━━━━━ DATA EXTRACT
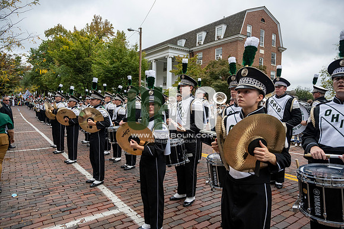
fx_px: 229
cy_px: 114
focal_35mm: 24
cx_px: 172
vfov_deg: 53.2
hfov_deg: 73.7
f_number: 4
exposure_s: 1/1600
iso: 640
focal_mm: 24
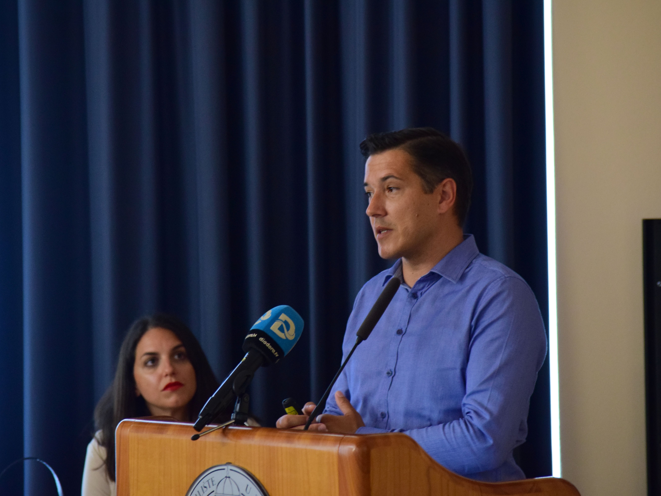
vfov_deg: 7.3
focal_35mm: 204
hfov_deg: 9.7
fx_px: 3887
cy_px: 247
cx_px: 304
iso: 1600
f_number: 4.8
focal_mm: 125
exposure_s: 1/40
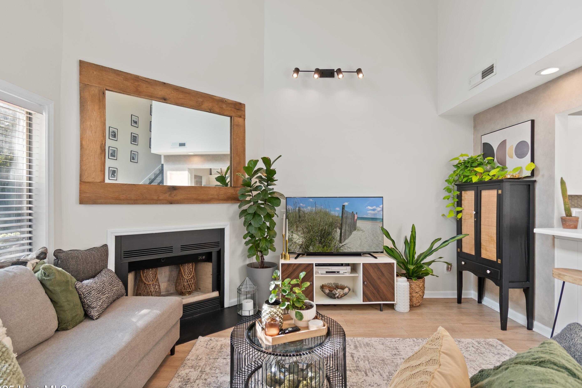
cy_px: 202
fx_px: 259
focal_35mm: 16
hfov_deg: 96.7
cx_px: 289
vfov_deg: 73.7
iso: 100
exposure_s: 1/8
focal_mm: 10
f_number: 4.5
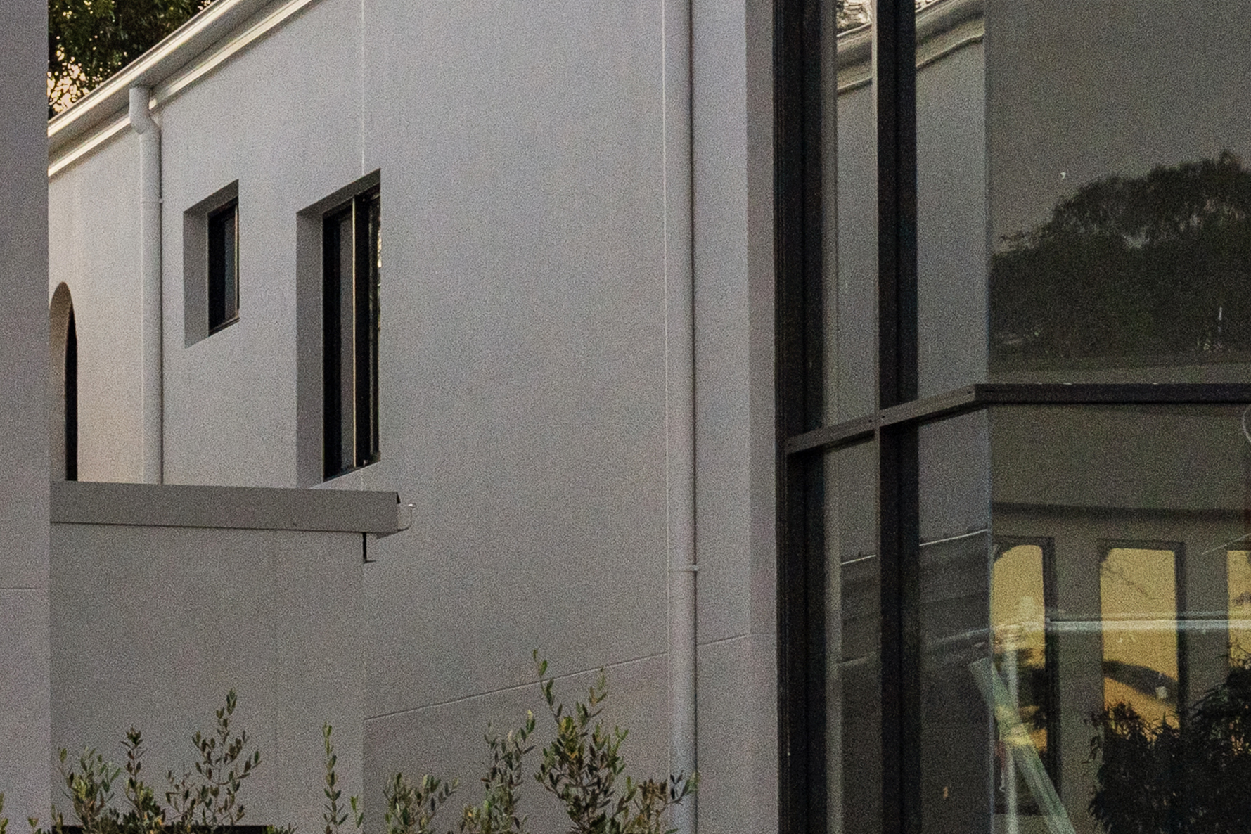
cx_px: -1143
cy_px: 424
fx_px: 6845
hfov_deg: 9.8
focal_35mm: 197
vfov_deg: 7.0
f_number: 8
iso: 400
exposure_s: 1/8
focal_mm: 50
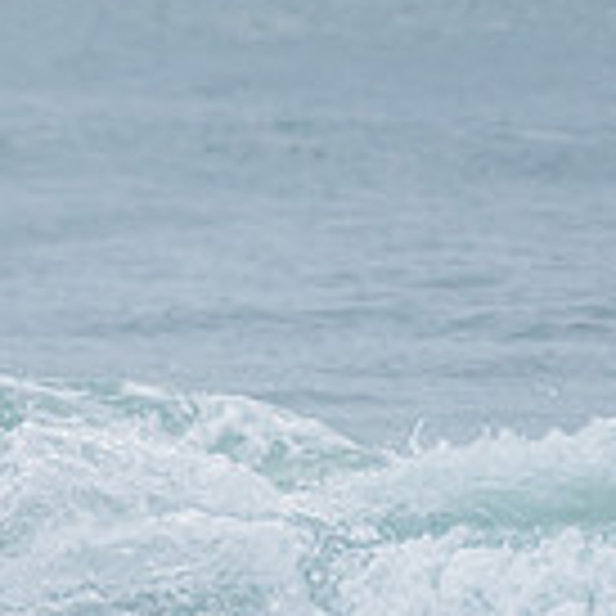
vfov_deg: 0.8
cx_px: -342
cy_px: 359
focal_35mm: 2213
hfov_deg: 0.8
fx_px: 44554
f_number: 5.6
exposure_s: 1/2000
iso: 640
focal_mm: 500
━━━━━━━━━━
- _PROBLEM_: The data above, line by line: transcribe it exactly and drop the pictures.

- _RESPONSE FOR THIS EXERCISE_:
fx_px: 229
cy_px: 114
focal_35mm: 24
cx_px: 172
vfov_deg: 53.2
hfov_deg: 73.7
f_number: 4
exposure_s: 1/1600
iso: 640
focal_mm: 24
vfov_deg: 7.3
focal_35mm: 204
hfov_deg: 9.7
fx_px: 3887
cy_px: 247
cx_px: 304
iso: 1600
f_number: 4.8
focal_mm: 125
exposure_s: 1/40
cy_px: 202
fx_px: 259
focal_35mm: 16
hfov_deg: 96.7
cx_px: 289
vfov_deg: 73.7
iso: 100
exposure_s: 1/8
focal_mm: 10
f_number: 4.5
cx_px: -1143
cy_px: 424
fx_px: 6845
hfov_deg: 9.8
focal_35mm: 197
vfov_deg: 7.0
f_number: 8
iso: 400
exposure_s: 1/8
focal_mm: 50
vfov_deg: 0.8
cx_px: -342
cy_px: 359
focal_35mm: 2213
hfov_deg: 0.8
fx_px: 44554
f_number: 5.6
exposure_s: 1/2000
iso: 640
focal_mm: 500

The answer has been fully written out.